The new year brings a new musical challenge, this time in the form of a string quartet inspired by a series of rainy windows. Music writer Sid Smith has been taking photographs of the patterns rain makes on his office windows for a few years and has now set up the results as programme of graphic music scores. There are twenty ‘string quartets’ in the project, each incorporating four photographs. In total, 33 different musicians have signed up to record music based on these scores, which will be gathered together at Sid’s blog.
I will be writing and recording the four movements of ‘String Quartet viii’ from this project and have just completed the first of these. Despite the title, there is no requirement to use a classic string quartet arrangement, so my first piece (and possibly the others, too) uses a more folky set of instruments, albeit still all stringed. The piece is structured around a simple backing of electric bass and acoustic guitar, with a dark melody reflecting the lines on the photograph played on bouzouki. In the more detailed centre of the piece, additional texture comes from the mandolin.
This was a great opportunity to write for some of my newest instruments and I thoroughly enjoyed getting to grips with the bouzouki in particular. It is a Greek (rather than Irish) model, so is tuned a tone lower than the top four strings of a guitar.
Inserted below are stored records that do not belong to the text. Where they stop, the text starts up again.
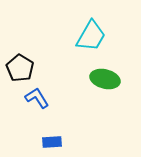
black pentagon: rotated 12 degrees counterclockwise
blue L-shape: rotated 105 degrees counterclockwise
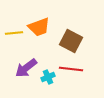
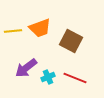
orange trapezoid: moved 1 px right, 1 px down
yellow line: moved 1 px left, 2 px up
red line: moved 4 px right, 9 px down; rotated 15 degrees clockwise
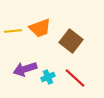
brown square: rotated 10 degrees clockwise
purple arrow: moved 1 px left, 1 px down; rotated 20 degrees clockwise
red line: rotated 20 degrees clockwise
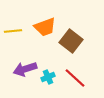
orange trapezoid: moved 5 px right, 1 px up
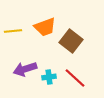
cyan cross: moved 1 px right; rotated 16 degrees clockwise
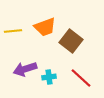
red line: moved 6 px right
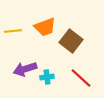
cyan cross: moved 2 px left
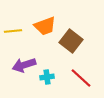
orange trapezoid: moved 1 px up
purple arrow: moved 1 px left, 4 px up
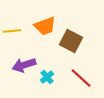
yellow line: moved 1 px left
brown square: rotated 10 degrees counterclockwise
cyan cross: rotated 32 degrees counterclockwise
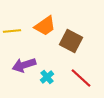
orange trapezoid: rotated 15 degrees counterclockwise
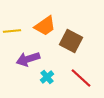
purple arrow: moved 4 px right, 6 px up
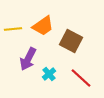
orange trapezoid: moved 2 px left
yellow line: moved 1 px right, 2 px up
purple arrow: rotated 45 degrees counterclockwise
cyan cross: moved 2 px right, 3 px up
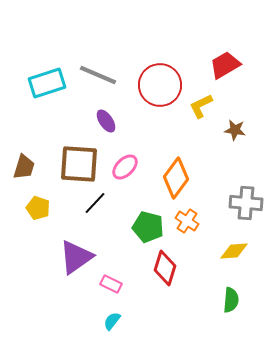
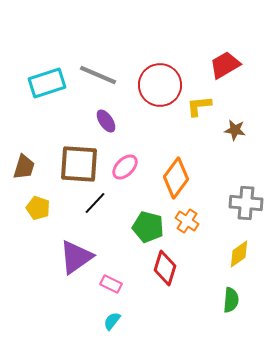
yellow L-shape: moved 2 px left; rotated 20 degrees clockwise
yellow diamond: moved 5 px right, 3 px down; rotated 32 degrees counterclockwise
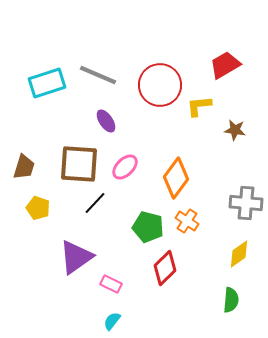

This makes chord patterns easy to work out, though when accompanying the guitar and bass, it means playing in what feels like a different key. In some ways this is awkward, but on the other hand it forces me out of playing what might work on guitar. The pairs of strings also result in a substantially different playing experience, not just in the sound produced, but in the action of moving around the fretboard. When it comes to playing the mandolin, the tuning is completely different, so there is no safe ground to fall back on there, either.